Dott. Bruno: Azione ha una visione politica
molto orientata al pragmatismo e alla gestione tecnico-economica dello Stato,
cosa che la distingue nettamente dalle forze più ideologiche. Questo è,
paradossalmente, sia la sua forza che la sua debolezza. Da un lato, può
attirare un elettorato che non si riconosce né nelle politiche radicali di
sinistra né nel populismo del M5S. Dall'altro, proprio questo posizionamento la
rende difficile da integrare in un’alleanza con forze che vedono il
neoliberismo come una delle principali cause di disuguaglianza.
Calenda ha
espresso più volte la sua diffidenza verso il M5S e la sinistra più radicale,
ritenendo che il loro approccio sia basato su un assistenzialismo che non può
essere sostenibile a lungo termine. Tuttavia, senza un compromesso sui temi
economici e sociali, diventa difficile immaginare una coalizione in cui Azione
possa collaborare con forze come SI e M5S, che vedono nella redistribuzione
delle risorse e nel sostegno ai più deboli il cuore della loro politica.

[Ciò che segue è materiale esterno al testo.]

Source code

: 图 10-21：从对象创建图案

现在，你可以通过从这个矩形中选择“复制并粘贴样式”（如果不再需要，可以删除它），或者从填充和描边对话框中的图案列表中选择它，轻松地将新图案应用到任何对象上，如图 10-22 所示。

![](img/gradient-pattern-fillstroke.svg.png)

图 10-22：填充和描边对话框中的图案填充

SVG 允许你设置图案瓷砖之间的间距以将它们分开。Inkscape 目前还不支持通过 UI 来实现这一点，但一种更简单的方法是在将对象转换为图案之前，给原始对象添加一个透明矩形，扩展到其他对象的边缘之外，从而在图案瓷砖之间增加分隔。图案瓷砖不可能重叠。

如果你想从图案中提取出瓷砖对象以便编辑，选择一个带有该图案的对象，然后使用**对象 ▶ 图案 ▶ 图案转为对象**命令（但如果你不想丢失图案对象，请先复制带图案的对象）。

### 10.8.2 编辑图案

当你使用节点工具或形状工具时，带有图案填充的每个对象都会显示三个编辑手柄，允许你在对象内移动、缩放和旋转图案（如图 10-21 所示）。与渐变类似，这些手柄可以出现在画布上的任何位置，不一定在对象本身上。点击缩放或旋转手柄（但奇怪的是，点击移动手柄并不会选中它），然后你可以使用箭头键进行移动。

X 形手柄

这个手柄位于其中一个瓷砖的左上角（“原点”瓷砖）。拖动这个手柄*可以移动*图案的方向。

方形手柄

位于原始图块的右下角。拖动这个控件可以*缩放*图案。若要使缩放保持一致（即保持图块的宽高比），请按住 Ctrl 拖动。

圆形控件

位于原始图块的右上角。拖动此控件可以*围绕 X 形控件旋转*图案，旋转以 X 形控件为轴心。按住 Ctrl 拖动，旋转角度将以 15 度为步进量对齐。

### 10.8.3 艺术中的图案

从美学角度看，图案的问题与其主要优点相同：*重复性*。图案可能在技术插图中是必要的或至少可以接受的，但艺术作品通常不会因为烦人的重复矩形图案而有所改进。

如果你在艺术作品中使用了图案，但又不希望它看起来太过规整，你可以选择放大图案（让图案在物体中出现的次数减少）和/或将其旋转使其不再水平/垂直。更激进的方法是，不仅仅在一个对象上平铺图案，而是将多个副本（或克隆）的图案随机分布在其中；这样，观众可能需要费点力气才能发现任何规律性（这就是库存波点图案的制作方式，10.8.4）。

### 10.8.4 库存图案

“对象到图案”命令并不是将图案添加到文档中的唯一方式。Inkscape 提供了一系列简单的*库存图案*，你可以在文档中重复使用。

Intervistatore: Tornando al PD, come può questo
partito, con Elly Schlein alla guida, fungere da mediatore tra forze così
diverse, che vanno dai moderati di Italia Viva e Azione ai più radicali di
Sinistra Italiana e M5S?
Dott. Bruno: Il Partito Democratico si trova in
una posizione complessa, essendo il partito di riferimento del centrosinistra,
ma anche quello che deve trovare un equilibrio tra sensibilità molto diverse.
Elly Schlein ha un profilo progressista e ha cercato di spingere il PD verso un
maggiore impegno su temi sociali, ambientali e di giustizia economica,
avvicinandolo di più a forze come il M5S e SI. Tuttavia, il PD è storicamente
un partito ampio, con una base elettorale che include anche moderati e riformisti,
il che rende difficile soddisfare tutti.
Schlein
dovrà cercare di costruire un progetto politico che sia abbastanza inclusivo da
tenere insieme queste diverse anime, senza perdere di vista la necessità di
battere la destra. Tuttavia, come abbiamo visto anche nel caso delle tensioni
con Renzi e Bellanova, l’inclusione di forze più moderate rischia di alienare
quella parte della sinistra che vuole un chiaro distacco dal neoliberismo e
dalle politiche che considerano di destra.
Intervistatore: In conclusione, come vede il
futuro del centrosinistra italiano? Crede che queste forze possano superare le
loro differenze per costruire un fronte comune contro la destra?
Dott. Bruno: Guardando alla situazione attuale,
credo sia difficile pensare che i partiti, per come sono strutturati e per i
comportamenti che osserviamo, abbiano l'attitudine a superare le reciproche
delegittimazioni. Le critiche e i conflitti interni sono troppo radicati, e le
dinamiche politiche sembrano privilegiare la difesa delle singole identità e
l'autoconservazione, piuttosto che un reale sforzo di collaborazione.
Proprio per
questo motivo, la soluzione non può essere lasciata solo nelle mani dei
partiti. Ritengo sia fondamentale avviare un processo che parta direttamente
dai cittadini. Assemblee popolari aperte, dove chiunque possa partecipare e
discutere liberamente, potrebbero essere il vero motore per la creazione di un
progetto comune. Solo attraverso un dialogo ampio e inclusivo, basato su
conversazioni collettive e trasparenti, si possono far emergere le priorità
condivise e gli accordi necessari per costruire un’alternativa solida alla
destra.
I partiti
dovrebbero, a loro volta, impegnarsi a partecipare a questo processo
democratico, dichiarando pubblicamente la loro disponibilità a collaborare
sulla base delle proposte che emergeranno da queste assemblee. In questo modo,
si darebbe voce ai cittadini e si potrebbe costruire una piattaforma che non
sia frutto di accordi di potere tra leader, ma che rappresenti veramente le
istanze della popolazione. Solo così si può sperare di creare un fronte comune
che riesca a superare le divisioni e a presentarsi come un’alternativa
credibile e unita.
Intervistatore: Grazie per questa proposta e la
sua analisi, Dottor Bruno.
L'intervista
si conclude con una riflessione su come il cambiamento debba partire dalla base
della società, attraverso un processo di coinvolgimento diretto dei cittadini,
con i partiti che partecipano in modo collaborativo a un progetto comune.